Saturday, 20 July
Josie wakes early. It’s her last morning waking up in Alix’s house. Her last morning opening up the curtains and seeing the view of Queen’s Park from the small window, instead of the grey staring faces of people on the bus from her old bedroom. It’s the last morning of wearing Alix’s pyjamas and showering in Alix’s designer bathroom and drinking coffee from Alix’s shiny coffee machine. There had been a takeaway curry the night before. Josie had attempted to contribute some money towards it, but Alix had refused to accept it. ‘It’s your last night,’ she said, her hand gently touching the top of Josie’s hand. ‘It’s our treat.’ There’d been wine from a huge glass and a TV show with surround-sound audio booming through the house and Leon curled so that his toes were gently buried under Josie’s leg. Then the creak and bang and babble of a family putting itself to bed: hushed whispers, the click of light switches, the cloud-cat meowing gently from the darkened hallway as if to ask where everyone had gone.
It was, in some ways, the most perfect night of Josie’s life.

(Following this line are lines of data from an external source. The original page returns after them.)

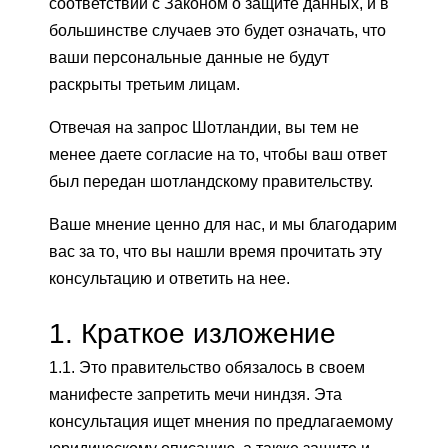
соответствии с Законом о защите данных, и в
большинстве случаев это будет означать, что
ваши персональные данные не будут
раскрыты третьим лицам.
Отвечая на запрос Шотландии, вы тем не
менее даете согласие на то, чтобы ваш ответ
был передан шотландскому правительству.
Ваше мнение ценно для нас, и мы благодарим
вас за то, что вы нашли время прочитать эту
консультацию и ответить на нее.
1.
Краткое изложение
1.1. Это правительство обязалось в своем
манифесте запретить мечи ниндзя. Эта
консультация ищет мнения по предлагаемому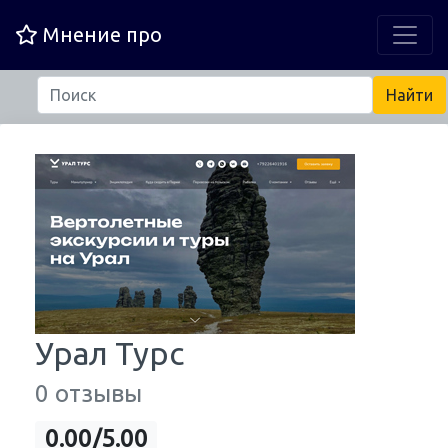
Мнение про
Урал Турс
0 отзывы
0.00/5.00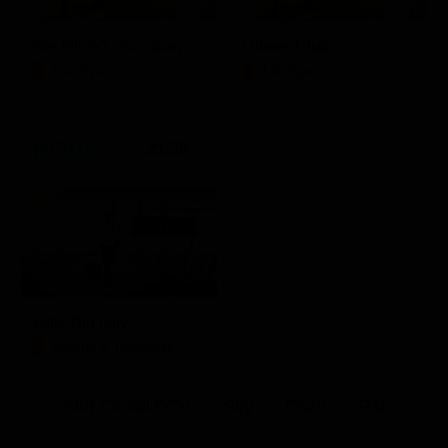
Sei felice? Una giornata con Crepet
Dinner Club
LifeStyle
LifeStyle
21:30
Little Big Italy
Mondo e Tendenze
Altri Canali DTV
Sky
Dazn
Rsi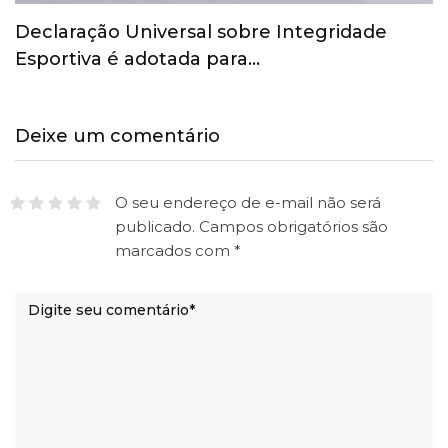
Declaração Universal sobre Integridade
Esportiva é adotada para…
Deixe um comentário
O seu endereço de e-mail não será
publicado.
Campos obrigatórios são
marcados com
*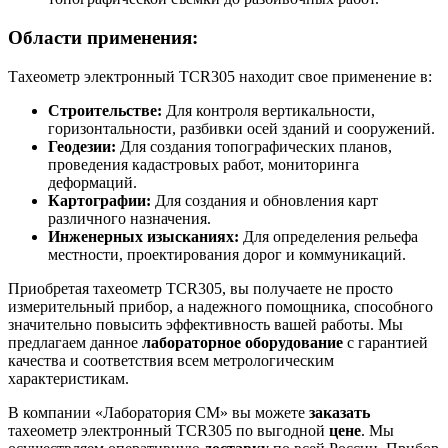
Области применения:
Тахеометр электронный TCR305 находит свое применение в:
Строительстве:
Для контроля вертикальности,
горизонтальности, разбивки осей зданий и сооружений.
Геодезии:
Для создания топографических планов,
проведения кадастровых работ, мониторинга
деформаций.
Картографии:
Для создания и обновления карт
различного назначения.
Инженерных изысканиях:
Для определения рельефа
местности, проектирования дорог и коммуникаций.
Приобретая тахеометр TCR305, вы получаете не просто
измерительный прибор, а надежного помощника, способного
значительно повысить эффективность вашей работы. Мы
предлагаем данное
лабораторное оборудование
с гарантией
качества и соответствия всем метрологическим
характеристикам.
В компании «Лаборатория СМ» вы можете
заказать
тахеометр электронный TCR305 по выгодной
цене
. Мы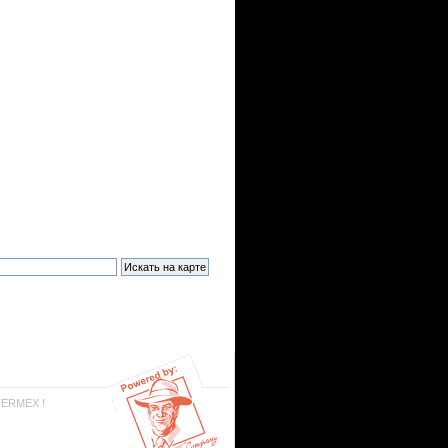
TERMEX !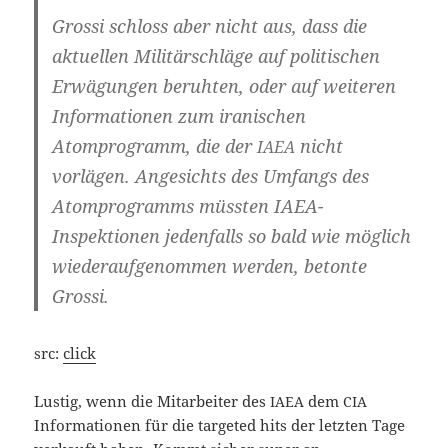
Gros­si schloss aber nicht aus, dass die
aktu­el­len Mili­tär­schlä­ge auf poli­ti­schen
Erwä­gun­gen beruh­ten, oder auf wei­te­ren
Infor­ma­tio­nen zum ira­ni­schen
Atom­pro­gramm, die der
nicht
IAEA
vor­lä­gen. Ange­sichts des Umfangs des
Atom­pro­gramms müss­ten IAEA-
Inspektionen jeden­falls so bald wie mög­lich
wie­der­auf­ge­nom­men wer­den, beton­te
Grossi.
src:
click
Lus­tig, wenn die Mit­ar­bei­ter des
dem
IAEA
CIA
Infor­ma­tio­nen für die tar­ge­ted hits der letz­ten Tage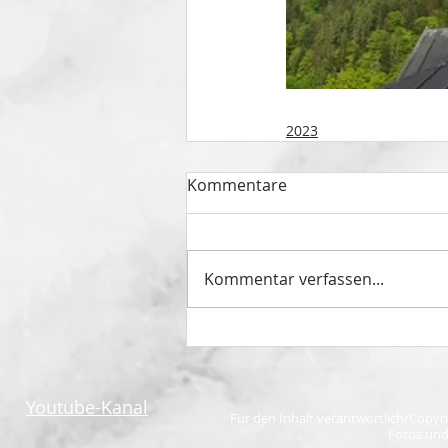
2023
Kommentare
Kommentar verfassen...
Youtube-Kanal
Für den Inhalt verantwortlich/Copyr
Fotos und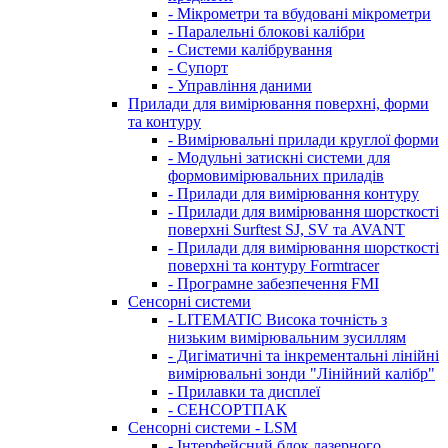
- Мікрометри та вбудовані мікрометри
- Паралельні блокові калібри
- Системи калібрування
- Супорт
- Управління даними
Прилади для вимірювання поверхні, форми
та контуру
- Вимірювальні прилади круглої форми
- Модульні затискні системи для
формовимірювальних приладів
- Прилади для вимірювання контуру
- Прилади для вимірювання шорсткості
поверхні Surftest SJ, SV та AVANT
- Прилади для вимірювання шорсткості
поверхні та контуру Formtracer
- Програмне забезпечення FMI
Сенсорні системи
- LITEMATIC Висока точність з
низьким вимірювальним зусиллям
- Дигіматичні та інкрементальні лінійні
вимірювальні зонди "Лінійний калібр"
- Прилавки та дисплеї
- СЕНСОРТПАК
Сенсорні системи - LSM
- Інтерфейсний блок лазерного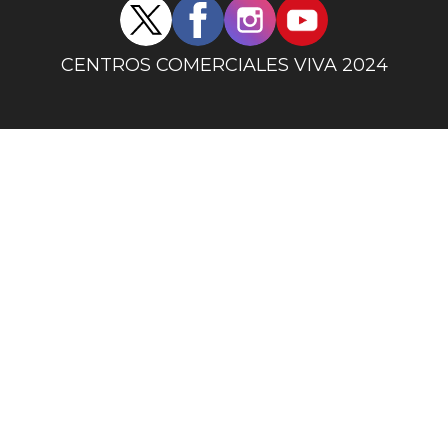
Redes
sociales
centro
CENTROS COMERCIALES VIVA 2024
comercial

Josie sighs heavily. The air is limpid and sticky. Her phone tells her that it is already twenty-one degrees, and it is only seven thirty. The one time, Josie thinks, that she could really do with a disappointing English summer, and the weather gods deliver an almighty heatwave.
She glances at the dress and cardigan that she was wearing when she arrived here a week ago. She pulls the dress to her nose and sniffs it. It smells of Alix’s detergent. It smells of Alix’s house. She showers, using Alix’s spicy-smelling shower gel, and washes her hair using Alix’s herby-smelling shampoo, and she wraps herself in Alix’s thick, thick towels and sits on the side of Alix’s squashy bed and for a moment she feels a wash of sadness pass through her. But then she thinks of what she has planned next, and the sadness quickly fades.
‘Oh!’ says Alix when Josie walks into the kitchen a few minutes later. ‘You’re back in your own clothes!’
‘Yes. Well, of course.’ She holds the worn clothes and the pyjamas in one hand, the dog in the other. ‘Where shall I put these?’ she asks about the clothes.
‘Oh, just give them to me. Here.’
She hands them to Alix, who takes them through to the laundry room.
‘Thank you!’ Josie calls after her. ‘Thank you so much.’ Then she asks, ‘What time are your sisters arriving?’
‘Oh, five-ish, I think. So you don’t need to rush. Just take your time.’ She throws Josie one of her golden smiles and then tears open a packet of croissants. ‘Want one?’ she asks and Josie nods.
Nathan comes downstairs an hour later, Leon trailing behind him in his pyjamas. Nathan eyes Josie up and down and says, ‘Pretty dress, Josie.’
‘Thank you,’ she says, feeling simultaneously flattered and repulsed.
Eliza comes in a few minutes later and starts to cry about something mean someone had said to her on Snapchat and that is when Josie knows that it is time for her to go. She puts Fred into his carrier and slings her handbag over her shoulder.
She sees Alix eyeing her worriedly. ‘I can drive you?’ she says. ‘It’s quite a long walk, especially in this heat?’
Josie shakes her head. ‘It’s fine,’ she says. ‘I’ll walk in the shade. I’m not in any rush.’
‘And your mum knows you’re coming?’
‘Yes. She knows.’
Alix brings Josie into her arms then, and for once Josie lets herself be held.
When they come apart, Alix is looking directly into Josie’s eyes. ‘Please stay in touch, Josie. Won’t you? Get the help you need and stay in touch.’
And then the milky-blue door is between them, Alix and her world on one side, Josie on the other.
Around the corner, Josie opens her handbag to check that it is there, the money she has been collecting all week from the various cashpoint machines between Alix’s house and her job, the thick reassuring weight and shape of it, held together with one of Eliza’s pink glitter hairbands she’d found on the staircase earlier. Then she takes out the sunglasses she found under a chair in the garden this morning – a large pair with forest-green frames – places them on her face and starts walking.
The sun beats down from a heartless sky as she heads towards the next place.
Part Three
Saturday, 20 July
The house feels different immediately. It feels lighter and softer, and it feels, at long last, normal again. Alix stands for a moment in the hallway and absorbs the change in the energy. The cat sashays down the hall towards her and throws itself around Alix’s legs celebratorily, as if she too knows that her territory is returned to her. Alix gathers her into her arms, carries her into the kitchen and puts her up on the work surface near her food bowl.
‘Gone?’ says Nathan, peering up at her over his reading glasses.